Friday, December 13, 2013

The Maze of Human Relationships.

I think I mentioned a little whiles back that I had read a profound and disturbing [and profoundly disturbing] book entitled House of Leaves by Mark Z. Danielewski. When I had first read it, I wanted to write about it here because there seemed to be so much to investigate about it on my Mythology blog.

But I had difficulty synthesizing the core meaning that I wanted to draw out from it. It was elusive. It wasn't elusive in the same way that The Last Unicorn was. No, that novel did not attempt to hide meaning, but it skirted on the edge of actual understanding. The house, however, does hide, and it conceals. It is not the joyous mystery of the unicorn, but the terrifying mystery of ... a house.

What makes a house terrifying? In House of Leaves, it is not so much about a creepy building that haunts and destroys and perturbs the intellect. Rather, I would like to consider the house as a metaphor for human relationships. This is not a whimsical idea, but founded on something that the author himself said:
"I had one woman come up to me in a bookstore and say, 'You know, everyone told me it was a horror book, but when I finished it, I realized that it was a love story.' And she's absolutely right." 
            (from the article "Profile: Mark Z. Danielewski," Flak Magazine)
The house is a maze and a mess, and it is a symbol not only for Will Navidson's broken relationship with Karen, but also for Johnny Truant's broken relationships with his family and with women. The house is dangerous, and those relationships are also dangerous and hurtful. Perhaps the major story behind House of Leaves is that human relationships are difficult and... labyrinthine. That we are the minotaurs in the midst of our own interrelated lives.

(I made a similar claim about Blood Meridian by Cormac McCarthy as well; that is, that the metaphorical // typological interpretation holds the core truth of the novel.)

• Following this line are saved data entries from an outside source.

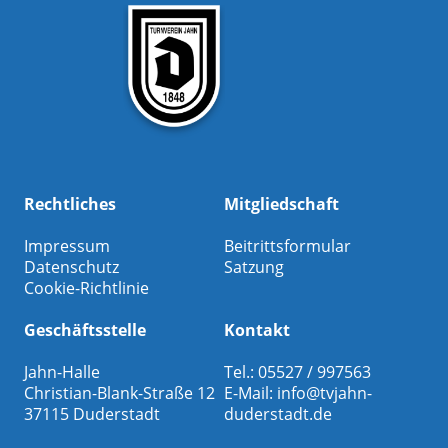
Rechtliches
Mitgliedschaft
Impressum
Beitrittsformular
Datenschutz
Satzung
Cookie-Richtlinie
Geschäftsstelle
Kontakt
Jahn-Halle
Tel.: 05527 / 997563
Christian-Blank-Straße 12
E-Mail:
info@tvjahn-
37115 Duderstadt
duderstadt.de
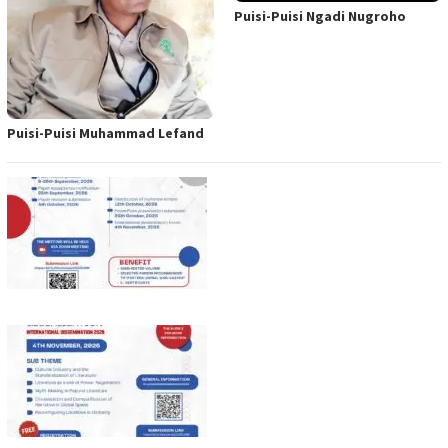
Puisi-Puisi Ngadi Nugroho
Puisi-Puisi Muhammad Lefand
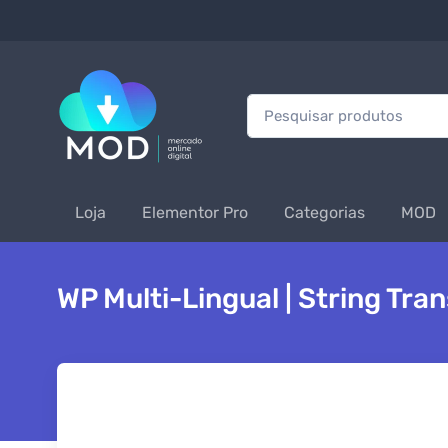
Procurar:
Loja
Elementor Pro
Categorias
MOD
WP Multi-Lingual | String Tran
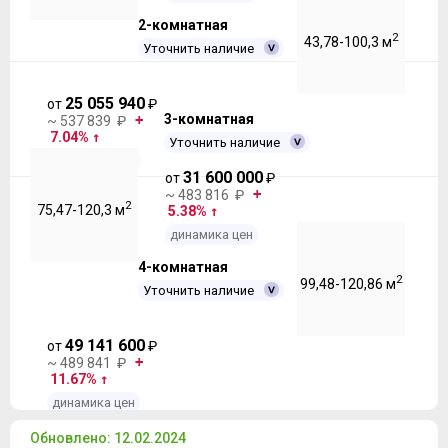
2-комнатная
2
43,78-100,3 м
Уточнить наличие
25 055 940
от
₽
3-комнатная
~ 537 839 ₽
7.04%
Уточнить наличие
динамика цен
31 600 000
от
₽
~ 483 816 ₽
2
75,47-120,3 м
5.38%
динамика цен
4-комнатная
2
99,48-120,86 м
Уточнить наличие
49 141 600
от
₽
~ 489 841 ₽
11.67%
динамика цен
Обновлено: 12.02.2024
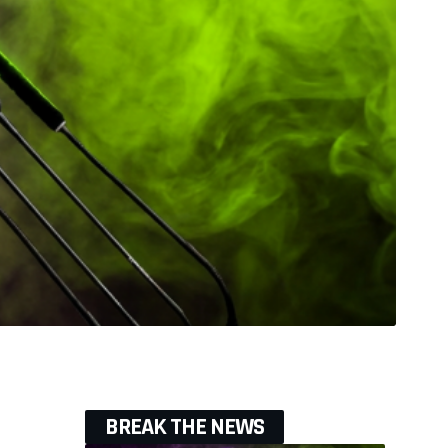
BREAK THE NEWS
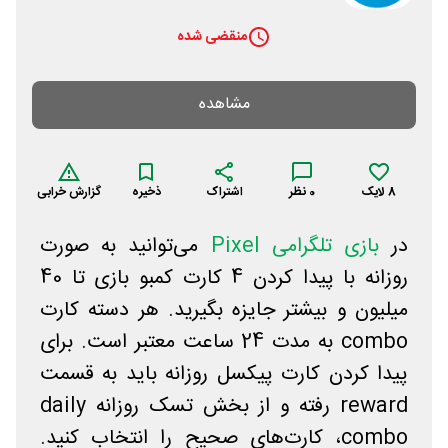
منقضی شده
مشاهده
8
لایک
0
نظر
اشتراک
ذخیره
گزارش خرابی
در
بازی تلگرامی Pixel
می‌توانید به صورت
روزانه با پیدا کردن 4 کارت کمبو بازی تا 40
میلیون و بیشتر جایزه بگیرید. هر دسته کارت
combo به مدت 24 ساعت معتبر است. برای
پیدا کردن کارت پیکسل روزانه باید به قسمت
reward رفته و از بخش تسک روزانه daily
combo، کارت‌های صحیح را انتخاب کنید.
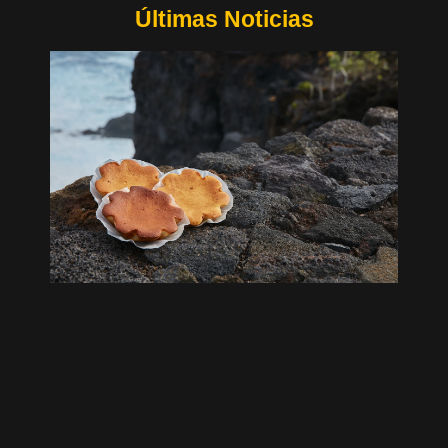
Últimas Noticias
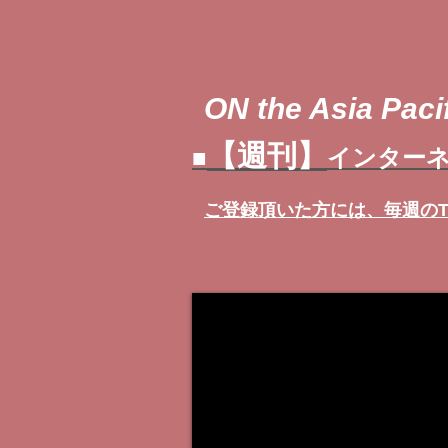
ON the Asia Pacif
【週刊】
■
インターネ
ご登録頂いた方には、
毎週の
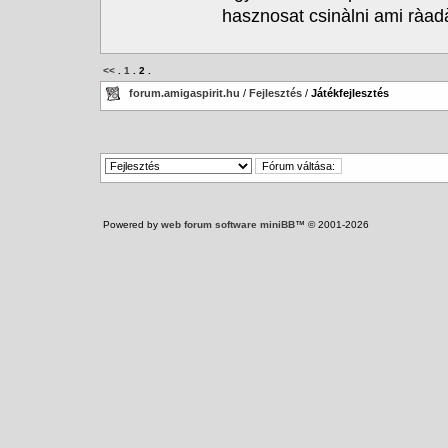
hasznosat csinàlni ami ràa
<<
.
1
.
2
.
forum.amigaspirit.hu
/
Fejlesztés
/
Játékfejlesztés
Powered by
web forum software miniBB
™ © 2001-2026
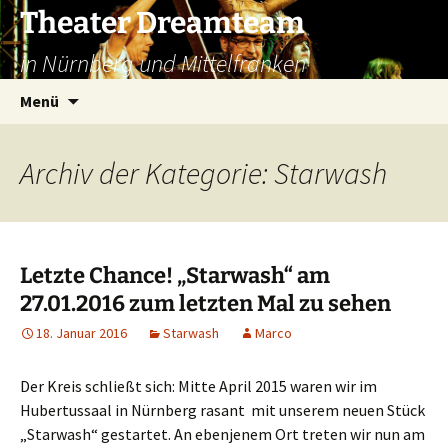
Zum
Theater Dreamteam
Inhalt
in Nürnberg und Mittelfranken
springen
Suchen
Menü
nach:
Archiv der Kategorie: Starwash
Letzte Chance! „Starwash“ am
27.01.2016 zum letzten Mal zu sehen
18. Januar 2016
Starwash
Marco
Der Kreis schließt sich: Mitte April 2015 waren wir im
Hubertussaal in Nürnberg rasant mit unserem neuen Stück
„Starwash“ gestartet. An ebenjenem Ort treten wir nun am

In general, houses can be messes. They are symbols for where we dwell, for where family exists. For most people, the house (= the home) is where they receive their first major soul-wound, it is where they have their first encounter with evil, it is where they first lose their sense of innocence. And the house in House of Leaves is no different.


And... I think about this claim -- that is, the claim that human relationships are labyrinths that are dangerous to navigate, that we bring into every human interaction some deep, inner, hidden monster [= minotaur] that might bring destruction -- and I see that, in many senses, it holds true. Human relationships are mazes that can be difficult and dangerous to navigate. The ancients used to illustrate this by making garden-labyrinths which they could walk through in order to better understand themselves. St. Augustine once said that the human soul is like a giant cavern; Nietzche once said that the darkness might stare back.

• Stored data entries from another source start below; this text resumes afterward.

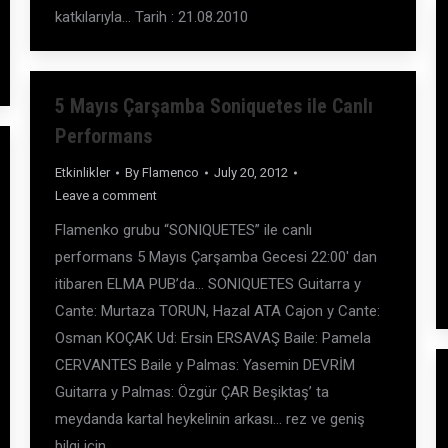
katkılarıyla… Tarih : 21.08.2010
5 Mayıs Çarşamba Soniquetes ile Canlı
Performans
Etkinlikler
By
Flamenco
July 20, 2012
Leave a comment
Flamenko grubu “SONIQUETES” ile canlı
performans 5 Mayıs Çarşamba Gecesi 22:00′ dan
itibaren ELMA PUB’da… SONIQUETES Guitarra y
Cante: Murtaza TORUN, Hazal ATA Cajon y Cante:
Osman KOÇAK Ud: Ersin ERSAVAŞ Baile: Pamela
CERVANTES Baile y Palmas: Yasemin DEVRİM
Guitarra y Palmas: Özgür ÇAR Beşiktaş’ ta
meydanda kartal heykelinin arkası… rez ve geniş
bilgi için…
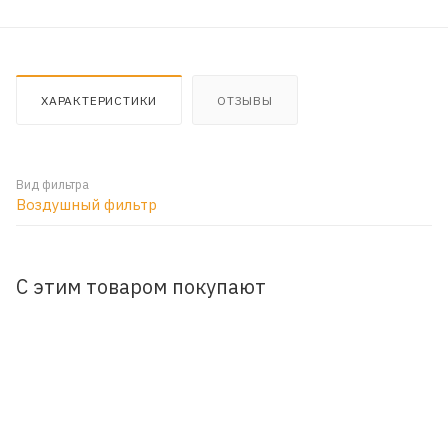
ХАРАКТЕРИСТИКИ
ОТЗЫВЫ
Вид фильтра
Воздушный фильтр
С этим товаром покупают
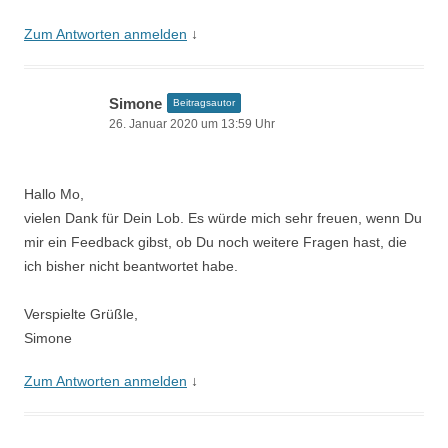
Zum Antworten anmelden
↓
Simone
Beitragsautor
26. Januar 2020 um 13:59 Uhr
Hallo Mo,
vielen Dank für Dein Lob. Es würde mich sehr freuen, wenn Du
mir ein Feedback gibst, ob Du noch weitere Fragen hast, die
ich bisher nicht beantwortet habe.
Verspielte Grüßle,
Simone
Zum Antworten anmelden
↓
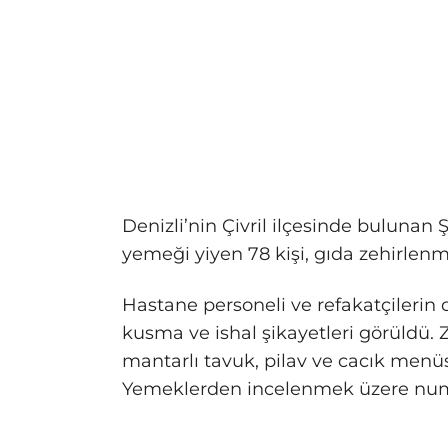
Denizli’nin Çivril ilçesinde bulunan
yemeği yiyen 78 kişi, gıda zehirlenm
Hastane personeli ve refakatçilerin 
kusma ve ishal şikayetleri görüldü
mantarlı tavuk, pilav ve cacık menü
Yemeklerden incelenmek üzere numu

(Of course, that is assuming that there is no light to see in the darkness. Pointedly, all of the characters in House of Leaves are flying blind. Their flashlights eventually fail in the darkness, Zampanò is a blind man [supposedly because of the monster], and Johnny is perpetually confused and directionless. St. Augustine had something that they did not: he had an eternal Candle [= The Holy Spirit].)

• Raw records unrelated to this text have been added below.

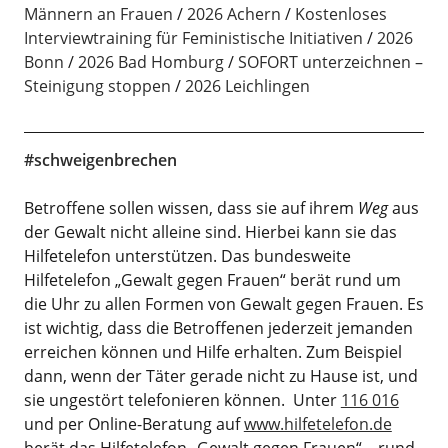
Männern an Frauen
2026 Achern
Kostenloses
Interviewtraining für Feministische Initiativen
2026
Bonn
2026 Bad Homburg
SOFORT unterzeichnen –
Steinigung stoppen
2026 Leichlingen
#schweigenbrechen
Betroffene sollen wissen, dass sie auf ihrem
Weg
aus
der Gewalt nicht alleine sind. Hierbei kann sie das
Hilfetelefon unterstützen. Das bundesweite
Hilfetelefon „Gewalt gegen Frauen“ berät rund um
die Uhr zu allen Formen von Gewalt gegen Frauen. Es
ist wichtig, dass die Betroffenen jederzeit jemanden
erreichen können und Hilfe erhalten. Zum Beispiel
dann, wenn der Täter gerade nicht zu Hause ist, und
sie ungestört telefonieren können. Unter
116 016
und per Online-Beratung auf
www.hilfetelefon.de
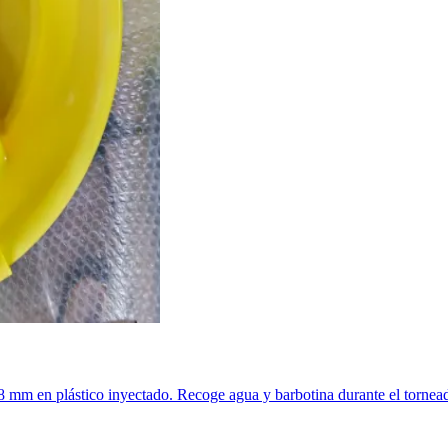
 mm en plástico inyectado. Recoge agua y barbotina durante el tornea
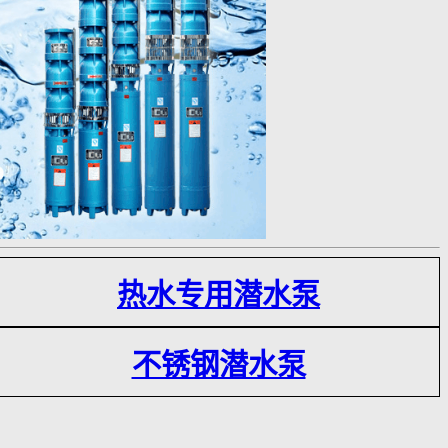
热水专用潜水泵
不锈钢潜水泵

House of Leaves is about that maze of human relationships, about the difficulty of what family [= the house] is, about the complexity of the labyrinth of human hearts, and about the dangers lurking within our own hearts. And, in some sense, the story is incomplete. It leaves some questions unanswered and some ponderings unconsidered. It leaves Johnny still a mess, and Navidson as a physical mess [albeit, in some manner, whole emotionally], and no one really knows who Zampanò was. But, as a postmodern instant-classic, it's allowable that those loose ends are left. In life, loose ends get left all of the time. In relationships, things aren't always clear and understandable. Sometimes things get confusing.


One last thought: Clearly, Danieleski's masterpiece is a clear picture of fallen human relationships. But, I wonder, if human relationships might be naturally complex? What if the maze was always something that needed to be processed, even if the minotaurs are dead and no monster ever brought darkness or sin into the world of relationships; what if humanity, being made in the image of God, has always been complex, and, thus, in need of process in relationships?

There are some clear theological consequences for these thoughts -- but they are a continuation of a thought-experiment on the complexity of humanity that I have been considering lately.

All this being said, humans are complex beings with complex relationships, and it may well be impossible to map out fully the interiors of our souls -- being, as they are, like the house, always in flux -- but it is possible for us to fight our minotaurs. Perhaps, as we fight the monsters, navigate the maze, and begin to communicate with one another, we will begin to enter into true relationship with our fellow man.